Urbaniser une « plaque supplémentaire » dans ce territoire serait un crime. Il existe deux priorités essentielles, lisibles sur la carte :
  1. Recoudre les tissus urbains séparés, leur apporter de la mixité fonctionnelle, les relier entre eux. Les délaissés urbains, dans chaque zone représentée, sont immenses.
  2. Protéger les espaces agricoles et de nature qui subsistent, les conforter dans leur existence, vitale dans une si grande proximité d’infrastructures de transport si importantes (et polluantes).

Grands réseaux de transports ferrés ou collectifs

Le site est directement desservi par un Bus à Haut Niveau de Service (BHNS) qui relie le RER B (connectant les aéroports) à la ligne du RER D.
La ligne de métro automatique 17 Nord en projet dans le cadre du Grand Paris Express devrait assurer la liaison rapide entre Paris et les aéroports du Bourget et Roissy Charles-de- Gaulle. Le projet de gare sur le Triangle de Gonesse, très contestable du point de vue de l’utilisation des budgets publics, n’est pas nécessaire au développement de CARMA. Elle n’est donc pas représentée sur la carte ci-dessus, la ligne 17 empruntant un trajet alternatif.

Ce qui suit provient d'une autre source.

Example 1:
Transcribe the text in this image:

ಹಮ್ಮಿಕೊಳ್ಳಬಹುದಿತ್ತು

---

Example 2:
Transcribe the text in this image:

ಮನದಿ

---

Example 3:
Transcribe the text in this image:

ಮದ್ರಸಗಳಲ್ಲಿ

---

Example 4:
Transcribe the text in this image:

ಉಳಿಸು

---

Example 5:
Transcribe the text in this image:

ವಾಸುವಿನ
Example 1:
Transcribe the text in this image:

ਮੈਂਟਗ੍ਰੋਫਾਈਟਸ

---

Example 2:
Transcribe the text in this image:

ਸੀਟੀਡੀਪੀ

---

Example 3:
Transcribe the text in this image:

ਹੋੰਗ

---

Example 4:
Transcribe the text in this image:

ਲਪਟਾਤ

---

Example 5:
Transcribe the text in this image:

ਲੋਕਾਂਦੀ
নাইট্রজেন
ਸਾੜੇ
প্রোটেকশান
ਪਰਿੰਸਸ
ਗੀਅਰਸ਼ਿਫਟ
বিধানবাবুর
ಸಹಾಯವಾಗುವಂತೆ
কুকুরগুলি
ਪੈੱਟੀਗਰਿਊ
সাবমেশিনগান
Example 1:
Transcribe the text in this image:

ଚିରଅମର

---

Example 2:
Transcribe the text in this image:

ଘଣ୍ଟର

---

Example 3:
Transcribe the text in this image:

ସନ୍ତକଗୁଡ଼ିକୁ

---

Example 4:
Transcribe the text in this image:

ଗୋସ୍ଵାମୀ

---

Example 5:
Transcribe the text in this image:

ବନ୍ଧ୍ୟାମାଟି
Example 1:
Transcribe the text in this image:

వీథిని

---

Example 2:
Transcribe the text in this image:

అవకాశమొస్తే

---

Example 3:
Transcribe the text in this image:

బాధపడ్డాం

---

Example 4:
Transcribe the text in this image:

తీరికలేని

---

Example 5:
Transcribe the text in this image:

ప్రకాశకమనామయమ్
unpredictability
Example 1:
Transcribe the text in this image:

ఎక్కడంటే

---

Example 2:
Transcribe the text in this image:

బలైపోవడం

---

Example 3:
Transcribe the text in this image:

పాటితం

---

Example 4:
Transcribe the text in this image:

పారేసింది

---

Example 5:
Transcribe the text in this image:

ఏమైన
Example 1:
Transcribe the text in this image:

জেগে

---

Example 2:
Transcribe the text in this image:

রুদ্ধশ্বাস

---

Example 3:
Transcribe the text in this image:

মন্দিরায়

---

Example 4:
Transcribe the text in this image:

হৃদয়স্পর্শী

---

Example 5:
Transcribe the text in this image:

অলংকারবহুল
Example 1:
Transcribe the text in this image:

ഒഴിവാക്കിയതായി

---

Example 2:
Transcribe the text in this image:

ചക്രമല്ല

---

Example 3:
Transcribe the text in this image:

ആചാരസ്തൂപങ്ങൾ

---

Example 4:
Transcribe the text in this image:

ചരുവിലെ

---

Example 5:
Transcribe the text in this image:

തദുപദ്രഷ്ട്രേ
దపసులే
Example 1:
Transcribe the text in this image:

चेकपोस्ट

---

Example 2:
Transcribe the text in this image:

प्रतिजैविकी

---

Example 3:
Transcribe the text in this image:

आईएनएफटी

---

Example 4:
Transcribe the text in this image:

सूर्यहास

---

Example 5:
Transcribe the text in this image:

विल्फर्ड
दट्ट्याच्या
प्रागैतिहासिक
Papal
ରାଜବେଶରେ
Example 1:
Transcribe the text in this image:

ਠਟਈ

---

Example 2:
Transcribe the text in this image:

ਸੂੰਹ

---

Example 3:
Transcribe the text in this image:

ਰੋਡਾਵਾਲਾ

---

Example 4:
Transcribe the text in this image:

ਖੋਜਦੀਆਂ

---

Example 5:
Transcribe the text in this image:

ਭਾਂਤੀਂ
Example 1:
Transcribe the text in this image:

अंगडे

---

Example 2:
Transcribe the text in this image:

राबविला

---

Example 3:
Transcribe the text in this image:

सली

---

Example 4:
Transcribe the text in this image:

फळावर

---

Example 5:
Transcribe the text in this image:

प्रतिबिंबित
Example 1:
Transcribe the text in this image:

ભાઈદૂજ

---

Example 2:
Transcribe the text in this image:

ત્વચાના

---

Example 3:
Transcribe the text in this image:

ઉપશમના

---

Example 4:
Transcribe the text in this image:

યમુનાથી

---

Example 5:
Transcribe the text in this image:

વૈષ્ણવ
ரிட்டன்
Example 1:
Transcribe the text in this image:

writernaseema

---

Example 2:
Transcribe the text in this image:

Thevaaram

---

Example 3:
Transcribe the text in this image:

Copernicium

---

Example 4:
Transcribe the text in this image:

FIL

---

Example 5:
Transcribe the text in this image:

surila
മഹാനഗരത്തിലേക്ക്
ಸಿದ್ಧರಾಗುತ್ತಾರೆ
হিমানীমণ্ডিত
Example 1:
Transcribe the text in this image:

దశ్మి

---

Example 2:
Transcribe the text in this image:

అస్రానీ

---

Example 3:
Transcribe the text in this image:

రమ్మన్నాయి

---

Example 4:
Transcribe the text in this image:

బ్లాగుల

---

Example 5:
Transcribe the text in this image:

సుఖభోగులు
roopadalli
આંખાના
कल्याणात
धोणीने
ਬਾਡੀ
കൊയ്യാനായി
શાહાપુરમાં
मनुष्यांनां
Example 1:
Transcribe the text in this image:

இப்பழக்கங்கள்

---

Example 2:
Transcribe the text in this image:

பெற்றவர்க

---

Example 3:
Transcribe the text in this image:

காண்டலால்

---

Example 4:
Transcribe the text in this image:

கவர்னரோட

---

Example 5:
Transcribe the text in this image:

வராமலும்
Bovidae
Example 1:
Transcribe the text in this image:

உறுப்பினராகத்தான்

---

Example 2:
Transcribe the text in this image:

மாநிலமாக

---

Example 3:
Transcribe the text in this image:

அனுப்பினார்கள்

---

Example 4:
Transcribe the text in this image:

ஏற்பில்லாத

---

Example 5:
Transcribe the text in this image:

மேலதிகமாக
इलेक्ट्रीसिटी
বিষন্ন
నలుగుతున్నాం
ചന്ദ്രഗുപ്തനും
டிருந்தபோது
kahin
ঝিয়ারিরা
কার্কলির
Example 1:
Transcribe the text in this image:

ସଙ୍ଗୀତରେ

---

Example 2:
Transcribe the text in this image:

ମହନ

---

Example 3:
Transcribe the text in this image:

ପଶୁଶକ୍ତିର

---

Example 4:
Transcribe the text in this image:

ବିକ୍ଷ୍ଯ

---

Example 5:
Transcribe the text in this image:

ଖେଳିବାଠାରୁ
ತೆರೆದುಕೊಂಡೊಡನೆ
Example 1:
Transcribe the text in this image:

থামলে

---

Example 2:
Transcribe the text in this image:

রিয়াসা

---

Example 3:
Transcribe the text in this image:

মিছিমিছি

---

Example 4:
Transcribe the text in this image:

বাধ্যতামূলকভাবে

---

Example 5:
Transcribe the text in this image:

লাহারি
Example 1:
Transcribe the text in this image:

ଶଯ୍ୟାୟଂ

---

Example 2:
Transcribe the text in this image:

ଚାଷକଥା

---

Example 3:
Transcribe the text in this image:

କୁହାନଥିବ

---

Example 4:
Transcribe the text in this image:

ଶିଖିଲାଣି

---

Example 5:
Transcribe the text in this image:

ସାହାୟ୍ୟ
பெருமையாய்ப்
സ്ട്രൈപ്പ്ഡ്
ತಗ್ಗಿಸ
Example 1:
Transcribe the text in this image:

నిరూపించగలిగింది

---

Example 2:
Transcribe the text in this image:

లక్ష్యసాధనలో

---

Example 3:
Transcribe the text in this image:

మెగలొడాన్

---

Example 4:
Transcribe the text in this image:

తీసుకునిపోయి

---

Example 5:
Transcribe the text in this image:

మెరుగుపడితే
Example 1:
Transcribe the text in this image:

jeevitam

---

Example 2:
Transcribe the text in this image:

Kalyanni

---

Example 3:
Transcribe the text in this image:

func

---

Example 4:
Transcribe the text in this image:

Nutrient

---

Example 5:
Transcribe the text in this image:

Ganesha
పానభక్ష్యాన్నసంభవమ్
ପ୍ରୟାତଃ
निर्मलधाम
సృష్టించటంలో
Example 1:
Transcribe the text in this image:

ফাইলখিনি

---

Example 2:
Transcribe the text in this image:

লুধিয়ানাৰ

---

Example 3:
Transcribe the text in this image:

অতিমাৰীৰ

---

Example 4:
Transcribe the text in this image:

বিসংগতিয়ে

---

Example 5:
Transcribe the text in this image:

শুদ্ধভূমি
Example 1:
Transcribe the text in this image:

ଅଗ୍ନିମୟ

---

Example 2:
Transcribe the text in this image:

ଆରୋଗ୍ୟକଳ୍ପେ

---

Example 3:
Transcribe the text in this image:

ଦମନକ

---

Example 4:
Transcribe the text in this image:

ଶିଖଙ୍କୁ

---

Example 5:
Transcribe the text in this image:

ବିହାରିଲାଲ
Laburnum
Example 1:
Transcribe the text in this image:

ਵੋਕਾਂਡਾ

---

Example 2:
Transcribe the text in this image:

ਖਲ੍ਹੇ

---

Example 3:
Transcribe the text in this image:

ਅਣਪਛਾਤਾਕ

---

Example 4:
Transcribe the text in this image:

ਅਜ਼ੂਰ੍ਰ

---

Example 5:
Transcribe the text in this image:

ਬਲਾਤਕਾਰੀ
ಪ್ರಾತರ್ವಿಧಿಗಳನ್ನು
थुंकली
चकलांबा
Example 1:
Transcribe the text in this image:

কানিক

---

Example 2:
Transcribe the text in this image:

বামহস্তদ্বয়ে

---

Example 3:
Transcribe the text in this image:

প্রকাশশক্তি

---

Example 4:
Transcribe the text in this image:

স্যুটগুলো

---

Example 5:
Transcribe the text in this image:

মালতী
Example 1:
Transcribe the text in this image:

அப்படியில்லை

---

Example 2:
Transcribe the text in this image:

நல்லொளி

Toutes les études faites sur les bassins d’emploi et de main d’oeuvre ainsi que sur les déplacements domicile-travail mettent en évidence l’inadaptation des projets actuels d’aménagement et de création d’infrastructures aux besoins des populations d’Ile de France. Une remise à plat du système de transport collectif dans l’Est du Val d’Oise est absolument nécessaire afin d’engager des investissements publics au service des Franciliens.